The documents reveal that at least 34 companies, which were awarded contracts in the Vhembe district, had been evaluated in Capricorn. They do not appear on the Vhembe preliminary score sheets. Ten other companies which were awarded contracts could not be found on the Vhembe district feasibility score sheet.

An extrapolation done using an average of R2 a day per child for the primary school tenders and R3 a day per child for the secondary school tenders shows that the 44 companies would have been awarded roughly R230m in contracts over a two-year period.

The feasibility section of the bid contains several requirements, including a business plan, audited financial statements from 2009/10 and specifics on how the company would contribute to job creation locally. The companies also scored points for having experience in providing a similar service.

In court papers, Ndou said the department showed a “cavalier attitude” towards the constitution and the law.

He had first tried to obtain the bid records in a Promotion of Access to Information Act application, which was ignored by officials.

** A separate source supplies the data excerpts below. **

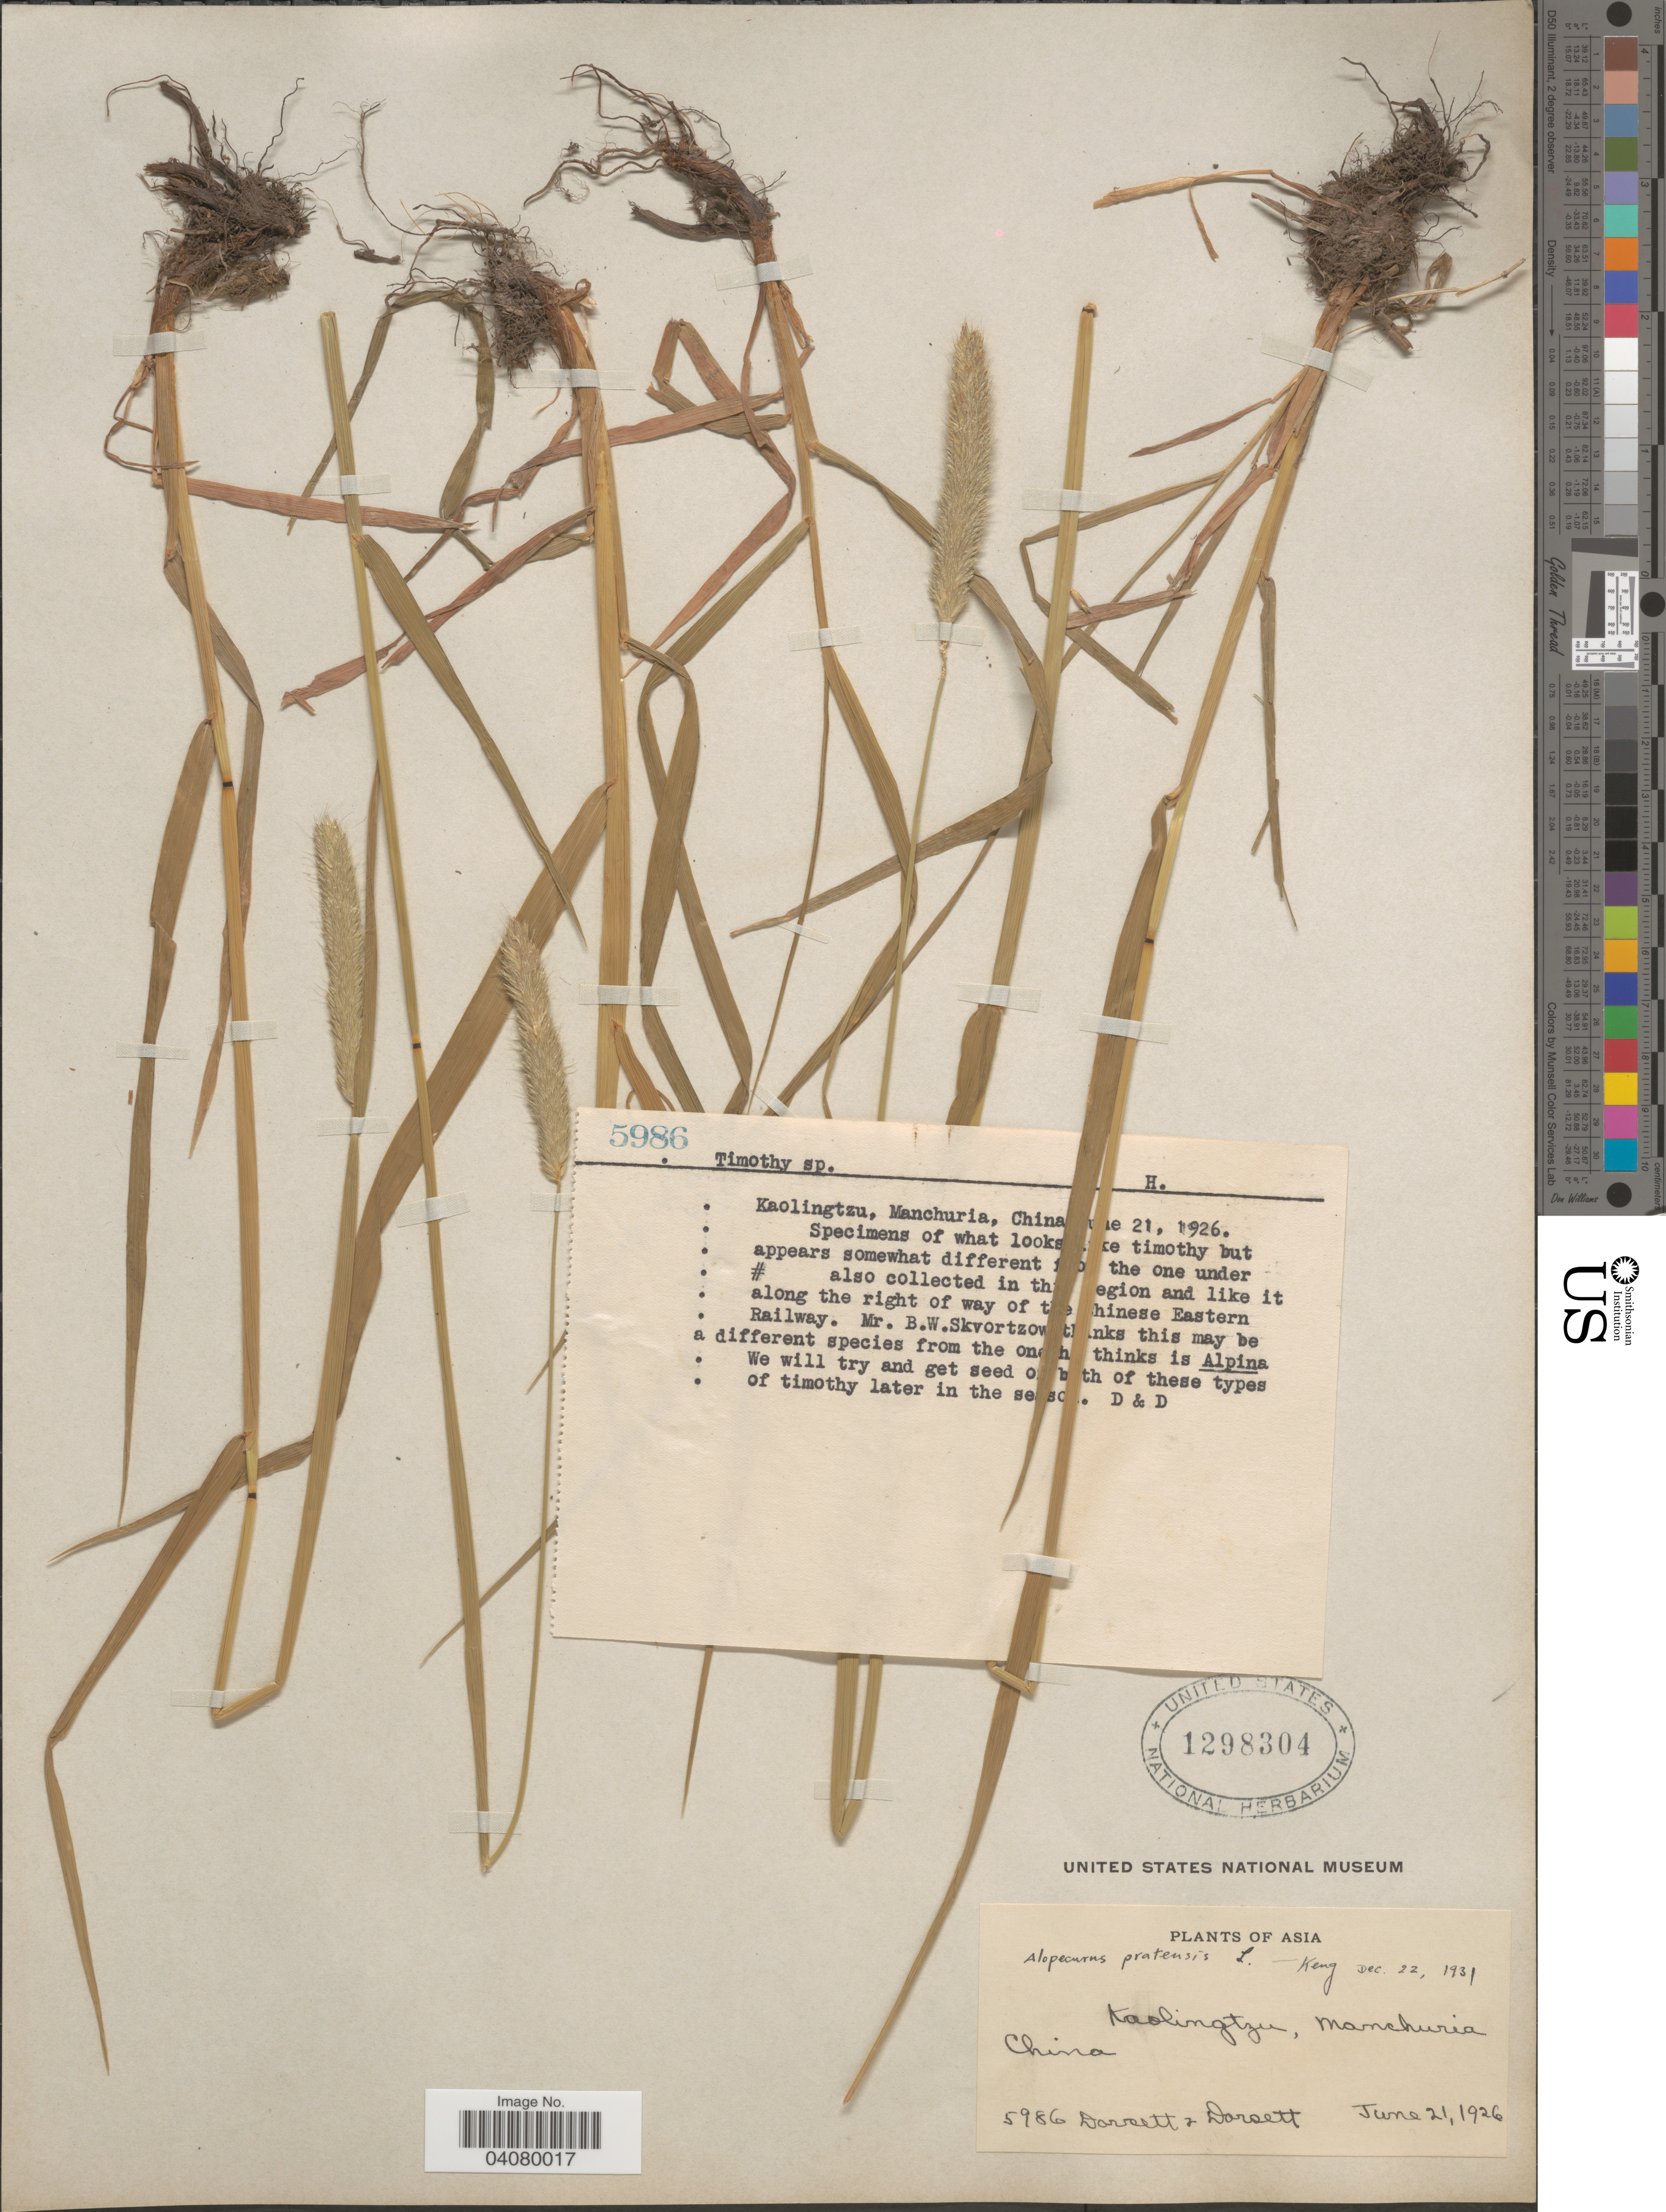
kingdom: Plantae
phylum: Tracheophyta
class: Liliopsida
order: Poales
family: Poaceae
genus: Alopecurus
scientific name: Alopecurus pratensis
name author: L.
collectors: -- Dorsett & -- Dorsett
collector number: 5986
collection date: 1926-06-21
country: China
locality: Kaolingtzu, Manchuria.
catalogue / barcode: US 1298304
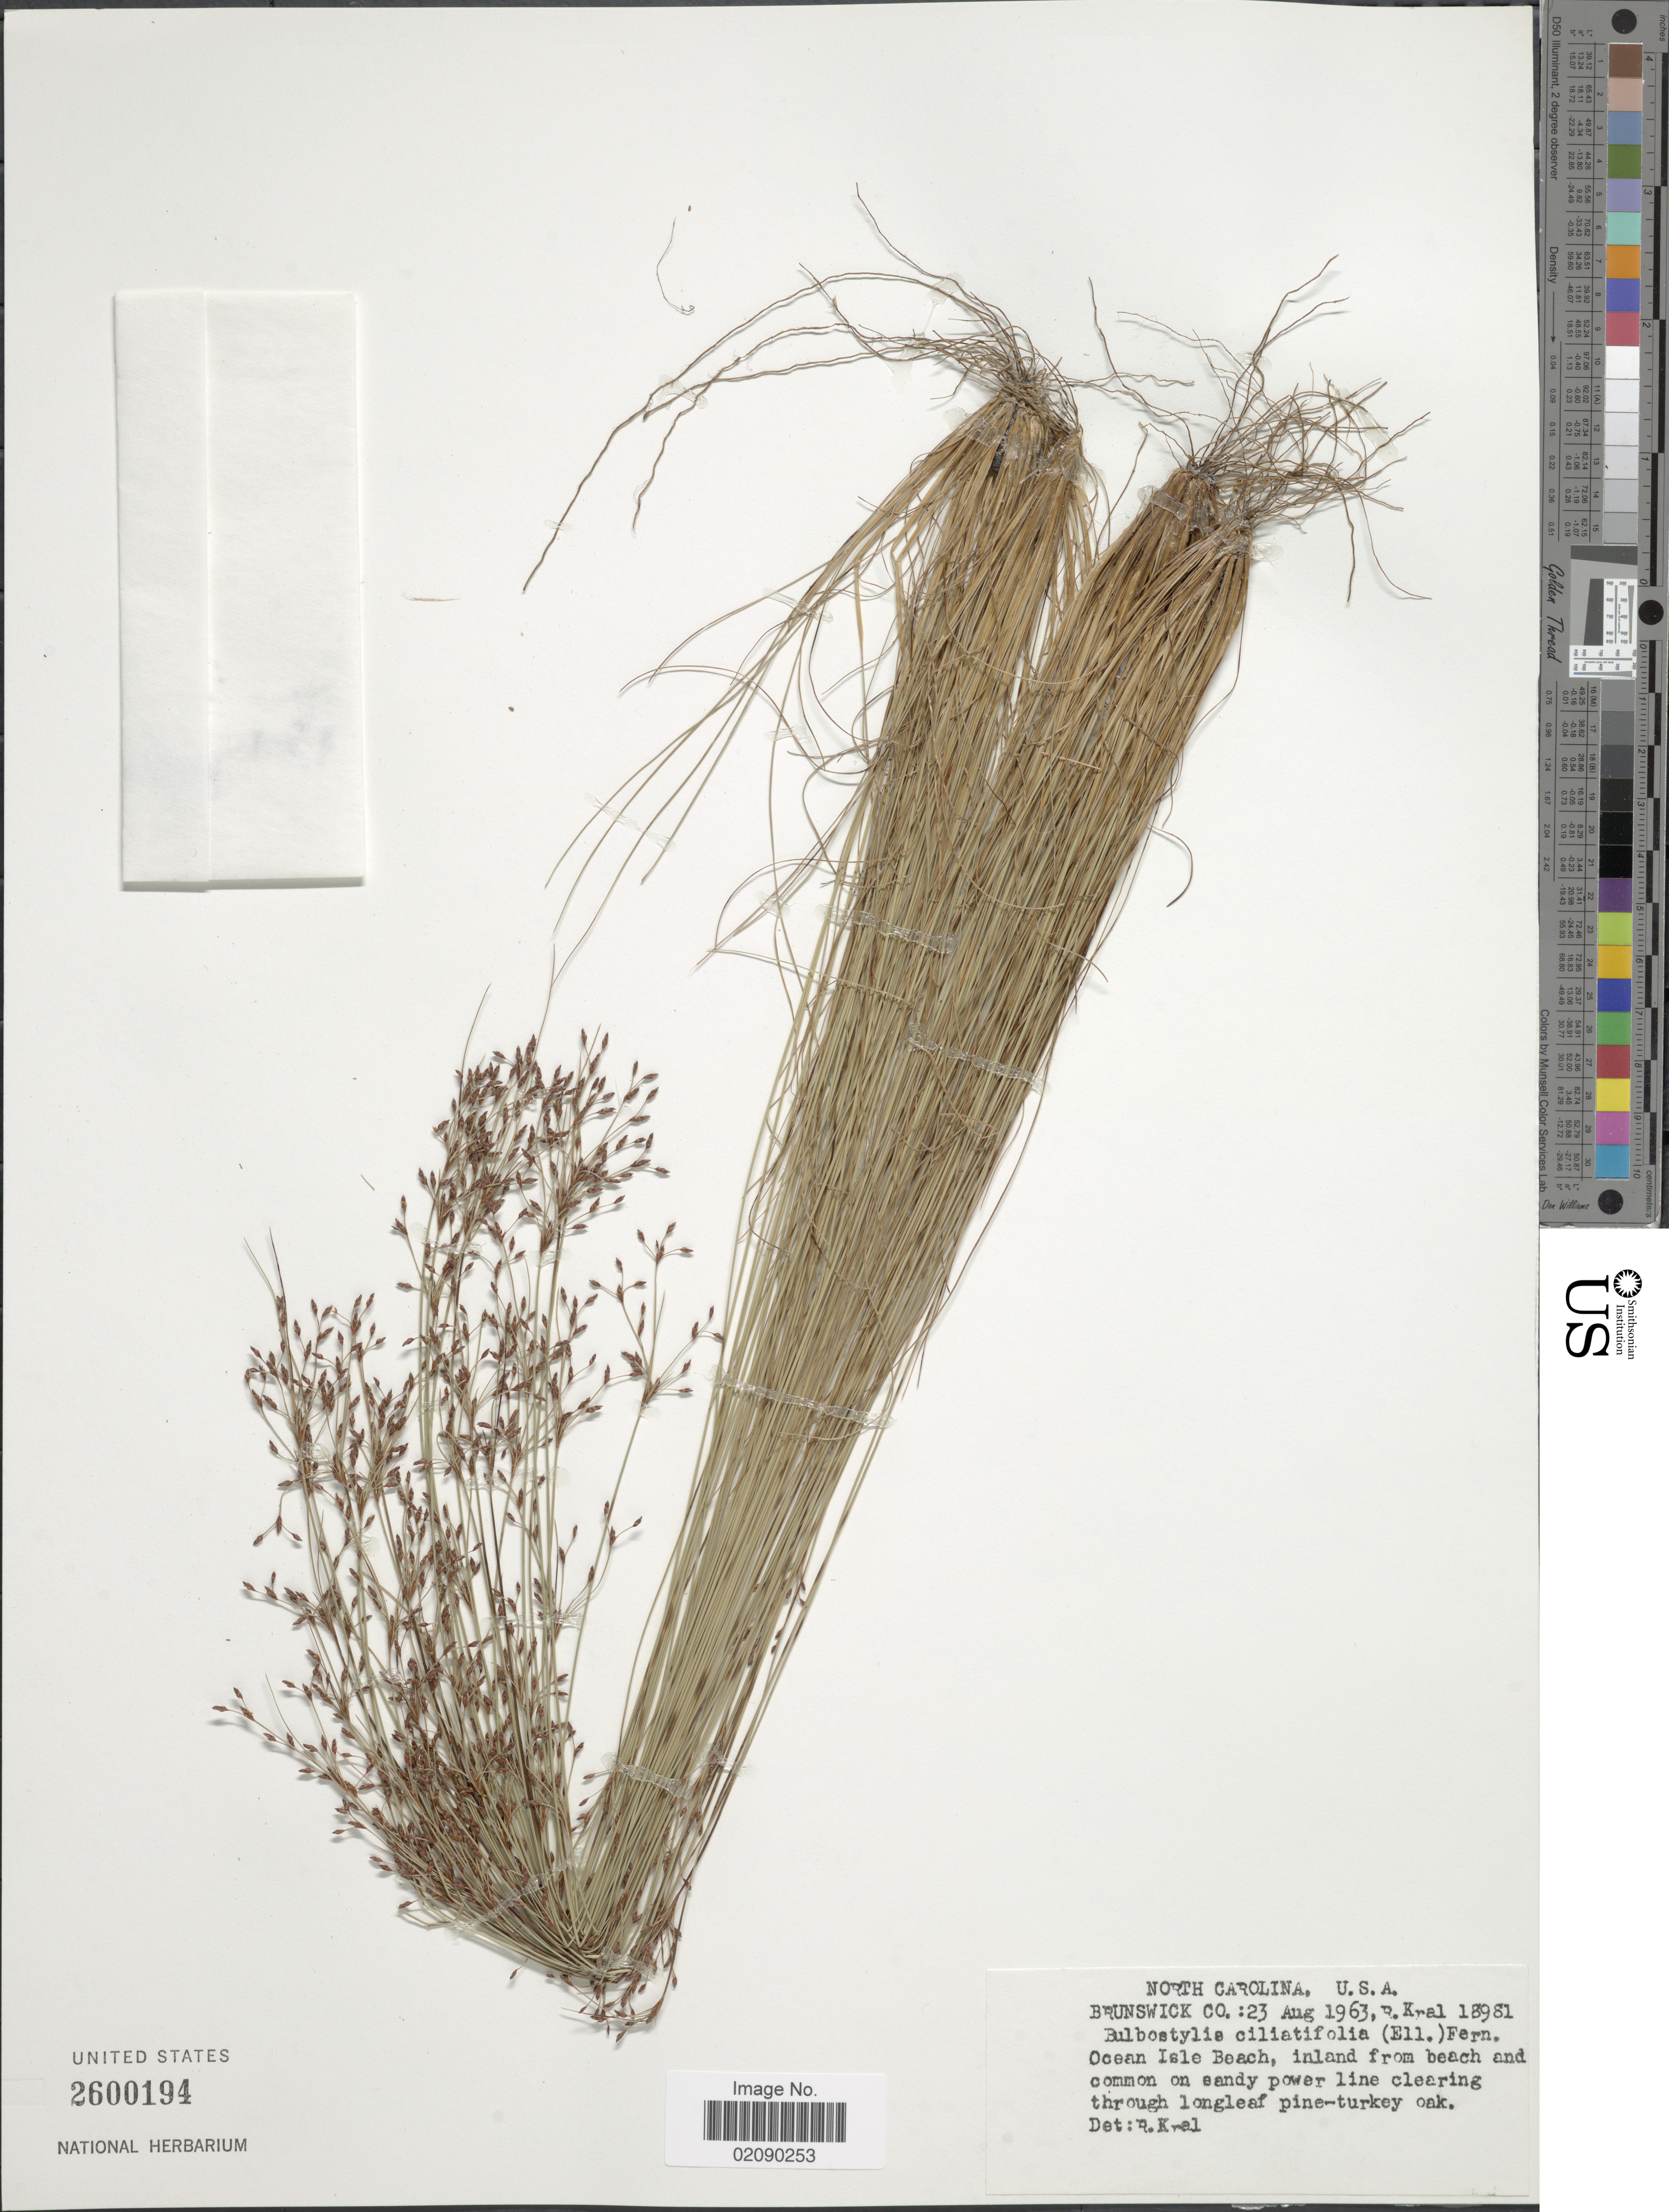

He later got a court order instructing officials to deliver the documents.

Yesterday administrator for the Limpopo Education Department, Mzwandile Matthews, said he was not aware of the court case.

“The state attorney says they have not been informed of it. No papers have been served on them. That means the case does not exist,” he said.

Matthews said he had checked with the supply chain management department and the deputy director-general responsible for school nutrition, and neither had received complaints from the districts about tender irregularities.

But, as early as March, former education administrator Dr Anis Karodia, in a report to the National Council of Provinces had warned that the school nutrition programme had “collapsed well before the intervention strategy was put in place”. “The collapse was premised on poor district implementation of the programme.

“There seemed and seems to be a don’t-care attitude by the district staff and very poor control by the education headquarters,” Karodia had said.

Karodia said some companies were not able to deliver and contracts needed to be withdrawn.

Other contracts needed to be looked at again because of overpayments and discrepancies with invoices.

In December five Limpopo departments including Health, Education, Public Works, Treasury and Roads and Transport – were placed under national administration by the cabinet after the provincial government ran into a R1.5 billion deficit that almost saw public servants going unpaid in November.